Patients who presented with advanced stage died more than those with early stage. This result is in line with the studies conducted in New Zealand [33, 34]. The increment of mortality could be as the cancer stage getting advanced, its metastasis rate could be increased and these factors might decrease the probability to respond a treatment and lead to death [35].

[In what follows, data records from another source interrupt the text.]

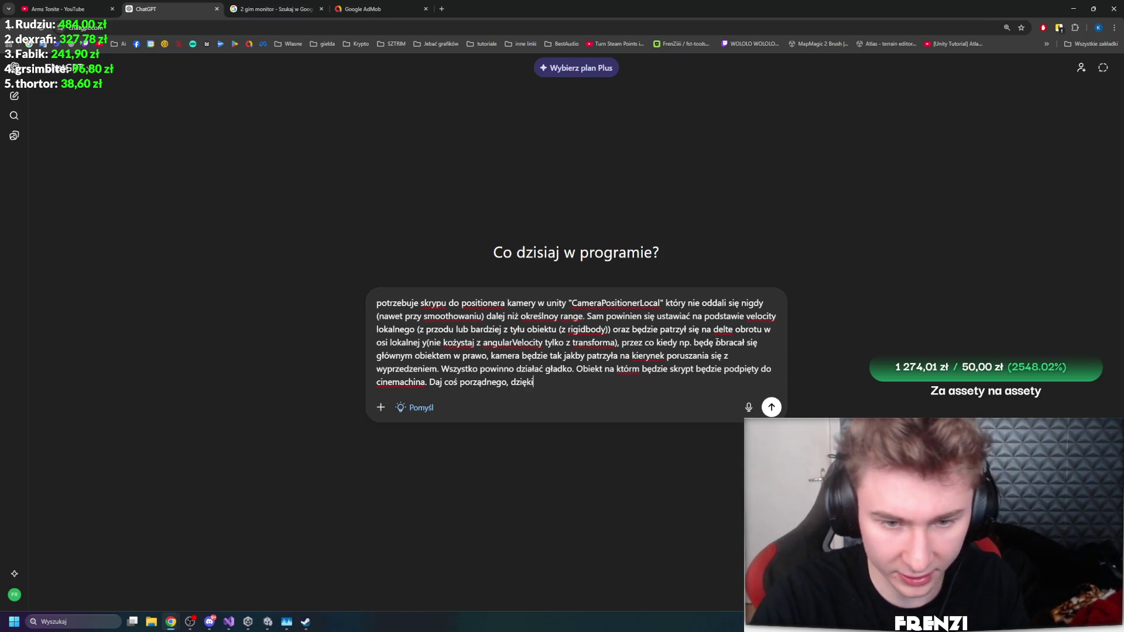
text( z góry)
Step: Send the CameraPositionerLocal script request, then return to the Unity Editor
key(Return)
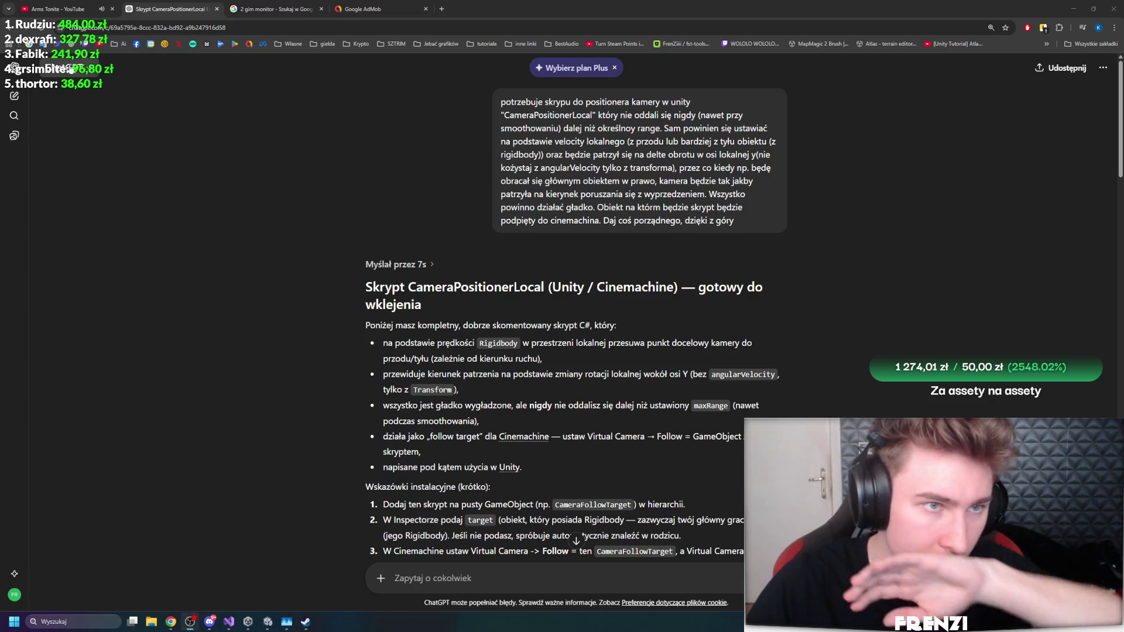
click(59, 9)
click(159, 7)
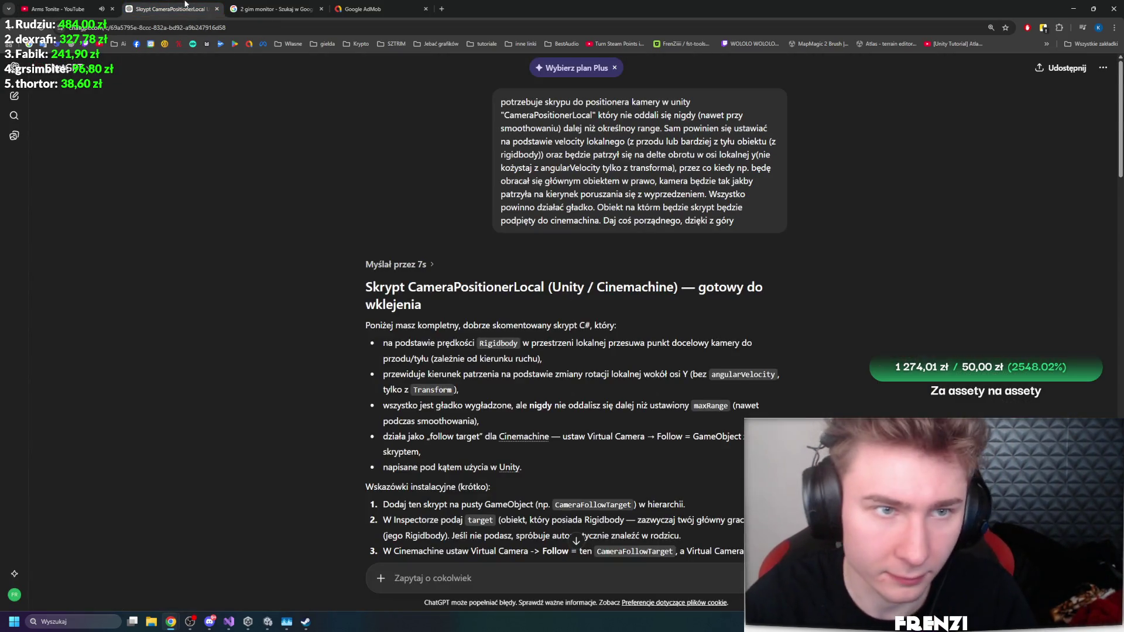
click(59, 8)
key(super+Down)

Substance users in the current study died about three times more than nonusers. The possible justification of this finding could be as substances residue in cervical mucosa lead to damage in the DNA of cervical cells and these make the immune system less effective to fight against cervical cancer [3638].

5. Limitations

Even though this study involved relatively large sample size, cause-specific mortality incidence was not determined due to lack of data on specific cause of death. This may overestimate the incidence of mortality rate. Information such as educational level, history of abortion, and age at first marriage were not recorded and not included in the study. Finally, the information was not recorded for the purpose of research that caused many chars with incomplete information.

6. Conclusion

The study revealed that the incidence of mortality among cervical cancer patients was 15.6 per 100 person-years. Mortality of cervical cancer patients was significantly increased with being advanced age, anemic, advanced stage, and comorbid and using substances. It is better to give special attention to patients with anemia, advanced age, advanced stage, comorbidity, and substance usage. Cervical cancer early screening and educating patients about bad effects of using substances can decrease mortality.

Abbreviations

AHR:Adjusted hazard ratio
CHR:Crude hazard ratio
HIV:Human immunodeficiency virus
FIGO:International Federation of Gynecology and Obstetrics
TASH:Tikur Anbessa Specialized Hospital.

Data Availability

Data will be available upon reasonable request from the corresponding author.

Ethical Approval

Ethical approval for this study was obtained from the Institutional Review Board (IRB) of School of Nursing and Midwifery, Addis Ababa University. The letter of permission was written from School of Nursing and Midwifery to the oncology center of TASH. Then, the oncology center chief administrator permitted the authors to extract the data from the patients’ chart. The study was conducted without individual informed consent since data extraction fully relied on chart review.

Disclosure

This work was conducted as fulfilment of master program in the specialty of oncology nursing at the College of Health Sciences, Addis Ababa University.

Conflicts of Interest

The authors declare that they have no conflicts of interest.

Authors’ Contributions

M. W. conceptualized the study and was involved in the design, analysis, interpretation, report, and manuscript writing. B. F. and T. A. made substantial contribution to conception, analysis and interpretation of data, drafting the manuscript, and critical revision for important intellectual content. All the authors read and approved the final manuscript.

Acknowledgments

The authors’ gratitude goes to School of Nursing and Midwifery, College of Health Sciences, Addis Ababa University, which allowed them to conduct this research. The authors duly acknowledge the University of Gondar for giving the opportunity of paid study leave. The authors also thank the Tikur Anbessa Specialized Hospital managers and all cancer center staff.